The weekly boost is a welcome and significant improvement in the quality of life for many renters, but it’s still well above the 30% industry standard for declaring someone rent-burdened. It’s a troubling indicator, especially when the eviction moratorium ends, as previous research from the University of Pennsylvania and Boston University found that homelessness rates climb when rent burdens start to surpass the 30% benchmark.
On the other hand, employed renters have remained afloat, spending roughly 29.6% of their income on rent. However, with rent price growth showing signs of a comeback, employed renters may find themselves falling behind, and unemployed renters searching for more ways out of a growing hole.
Many renters have built up debt
Eviction moratoriums put in place at the beginning of the pandemic provided strong relief to a blindsided rental and job market. However, as those restrictions soon lift, the status of some renters is worse than others. It’s estimated that 12 million renters owed an average of $6,000 in rent and utilities by the end of 2020.
Despite this, we’ve seen many renters stay current, such as renters in affordable or public housing. Most are looking to avoid a massive balloon payment at the conclusion of the moratorium and to remain in good standing with creditors and landlords.
“But as the December data shows, tenants in affordable and public housing made great efforts to stay current, despite the early-month uncertainties about a stimulus package,” says Brian Zrimsek, Industry Principal at MRI Software. “More and more people don’t want to risk eventual eviction, a bad credit rating, or a huge payment in deferred rent. Therefore, tenants have actively changed their circumstances with some downsizing, some consolidating households, and some looking to ‘downshift’ to affordable or public housing.”
The trend of downshifting to public and affordable housing has ushered in a 2% lease pricing decrease in market-rate housing year over year (YOY). Public housing applications grew by 56% YOY and affordable housing applications grew by 14% YOY.

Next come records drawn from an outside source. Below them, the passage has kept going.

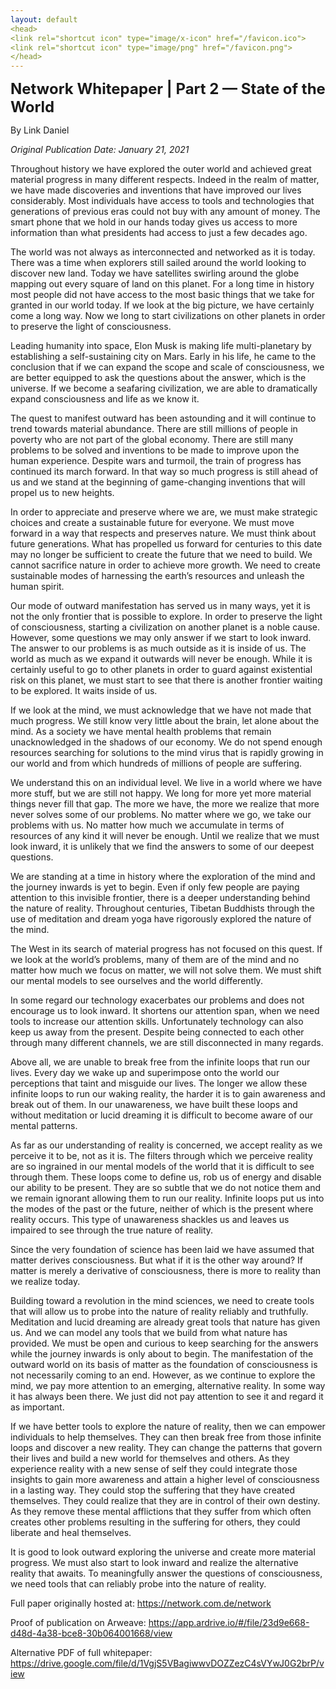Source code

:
 ```yaml
---
layout: default
<head>
<link rel="shortcut icon" type="image/x-icon" href="/favicon.ico">
<link rel="shortcut icon" type="image/png" href="/favicon.png">
</head>
---
```


<b><font size="5">Network Whitepaper | Part 2 — State of the World</font></b>

By Link Daniel

<i>Original Publication Date: January 21, 2021</i>

Throughout history we have explored the outer world and achieved great material progress in many different respects. Indeed in the realm of matter, we have made discoveries and inventions that have improved our lives considerably. Most individuals have access to tools and technologies that generations of previous eras could not buy with any amount of money. The smart phone that we hold in our hands today gives us access to more information than what presidents had access to just a few decades ago.

The world was not always as interconnected and networked as it is today. There was a time when explorers still sailed around the world looking to discover new land. Today we have satellites swirling around the globe mapping out every square of land on this planet. For a long time in history most people did not have access to the most basic things that we take for granted in our world today. If we look at the big picture, we have certainly come a long way. Now we long to start civilizations on other planets in order to preserve the light of consciousness.

Leading humanity into space, Elon Musk is making life multi-planetary by establishing a self-sustaining city on Mars. Early in his life, he came to the conclusion that if we can expand the scope and scale of consciousness, we are better equipped to ask the questions about the answer, which is the universe. If we become a seafaring civilization, we are able to dramatically expand consciousness and life as we know it.

The quest to manifest outward has been astounding and it will continue to trend towards material abundance. There are still millions of people in poverty who are not part of the global economy. There are still many problems to be solved and inventions to be made to improve upon the human experience. Despite wars and turmoil, the train of progress has continued its march forward. In that way so much progress is still ahead of us and we stand at the beginning of game-changing inventions that will propel us to new heights.

In order to appreciate and preserve where we are, we must make strategic choices and create a sustainable future for everyone. We must move forward in a way that respects and preserves nature. We must think about future generations. What has propelled us forward for centuries to this date may no longer be sufficient to create the future that we need to build. We cannot sacrifice nature in order to achieve more growth. We need to create sustainable modes of harnessing the earth’s resources and unleash the human spirit.

Our mode of outward manifestation has served us in many ways, yet it is not the only frontier that is possible to explore. In order to preserve the light of consciousness, starting a civilization on another planet is a noble cause. However, some questions we may only answer if we start to look inward. The answer to our problems is as much outside as it is inside of us. The world as much as we expand it outwards will never be enough. While it is certainly useful to go to other planets in order to guard against existential risk on this planet, we must start to see that there is another frontier waiting to be explored. It waits inside of us.

If we look at the mind, we must acknowledge that we have not made that much progress. We still know very little about the brain, let alone about the mind. As a society we have mental health problems that remain unacknowledged in the shadows of our economy. We do not spend enough resources searching for solutions to the mind virus that is rapidly growing in our world and from which hundreds of millions of people are suffering.

We understand this on an individual level. We live in a world where we have more stuff, but we are still not happy. We long for more yet more material things never fill that gap. The more we have, the more we realize that more never solves some of our problems. No matter where we go, we take our problems with us. No matter how much we accumulate in terms of resources of any kind it will never be enough. Until we realize that we must look inward, it is unlikely that we find the answers to some of our deepest questions.

We are standing at a time in history where the exploration of the mind and the journey inwards is yet to begin. Even if only few people are paying attention to this invisible frontier, there is a deeper understanding behind the nature of reality. Throughout centuries, Tibetan Buddhists through the use of meditation and dream yoga have rigorously explored the nature of the mind.

The West in its search of material progress has not focused on this quest. If we look at the world’s problems, many of them are of the mind and no matter how much we focus on matter, we will not solve them. We must shift our mental models to see ourselves and the world differently.

In some regard our technology exacerbates our problems and does not encourage us to look inward. It shortens our attention span, when we need tools to increase our attention skills. Unfortunately technology can also keep us away from the present. Despite being connected to each other through many different channels, we are still disconnected in many regards.

Above all, we are unable to break free from the infinite loops that run our lives. Every day we wake up and superimpose onto the world our perceptions that taint and misguide our lives. The longer we allow these infinite loops to run our waking reality, the harder it is to gain awareness and break out of them. In our unawareness, we have built these loops and without meditation or lucid dreaming it is difficult to become aware of our mental patterns.

As far as our understanding of reality is concerned, we accept reality as we perceive it to be, not as it is. The filters through which we perceive reality are so ingrained in our mental models of the world that it is difficult to see through them. These loops come to define us, rob us of energy and disable our ability to be present. They are so subtle that we do not notice them and we remain ignorant allowing them to run our reality. Infinite loops put us into the modes of the past or the future, neither of which is the present where reality occurs. This type of unawareness shackles us and leaves us impaired to see through the true nature of reality.

Since the very foundation of science has been laid we have assumed that matter derives consciousness. But what if it is the other way around? If matter is merely a derivative of consciousness, there is more to reality than we realize today.

Building toward a revolution in the mind sciences, we need to create tools that will allow us to probe into the nature of reality reliably and truthfully. Meditation and lucid dreaming are already great tools that nature has given us. And we can model any tools that we build from what nature has provided. We must be open and curious to keep searching for the answers while the journey inwards is only about to begin. The manifestation of the outward world on its basis of matter as the foundation of consciousness is not necessarily coming to an end. However, as we continue to explore the mind, we pay more attention to an emerging, alternative reality. In some way it has always been there. We just did not pay attention to see it and regard it as important.

If we have better tools to explore the nature of reality, then we can empower individuals to help themselves. They can then break free from those infinite loops and discover a new reality. They can change the patterns that govern their lives and build a new world for themselves and others. As they experience reality with a new sense of self they could integrate those insights to gain more awareness and attain a higher level of consciousness in a lasting way. They could stop the suffering that they have created themselves. They could realize that they are in control of their own destiny. As they remove these mental afflictions that they suffer from which often creates other problems resulting in the suffering for others, they could liberate and heal themselves.

It is good to look outward exploring the universe and create more material progress. We must also start to look inward and realize the alternative reality that awaits. To meaningfully answer the questions of consciousness, we need tools that can reliably probe into the nature of reality.

Full paper originally hosted at: https://network.com.de/network

Proof of publication on Arweave: https://app.ardrive.io/#/file/23d9e668-d48d-4a38-bce8-30b064001668/view

Alternative PDF of full whitepaper: https://drive.google.com/file/d/1VgjS5VBagiwwvDOZZezC4sVYwJ0G2brP/view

“We anticipated some of these results because of our involvement in the NMHC’s Rent Payment Tracker,” says Zrimsek. “The Tracker’s data, which aligns with our own, reveals a slow erosion of collections in market-rate housing over the course of the pandemic. Financial pressures are a likely cause, and they may be prompting tenants to seek out less costly alternatives in affordable or public housing, thus increasing demand in these asset classes and decreasing demand for market-rate units. The decreased demand, in turn, has likely led to lower rents and more concessions from landlords.”
The top five markets where rent burdens remain sky-high even with the extra boost each week are San Jose, California (85.8%); San Francisco, California (74.9%); San Diego, California (69.4%); Miami-Fort Lauderdale, Florida (65.5%); and Washington, DC (64.6%).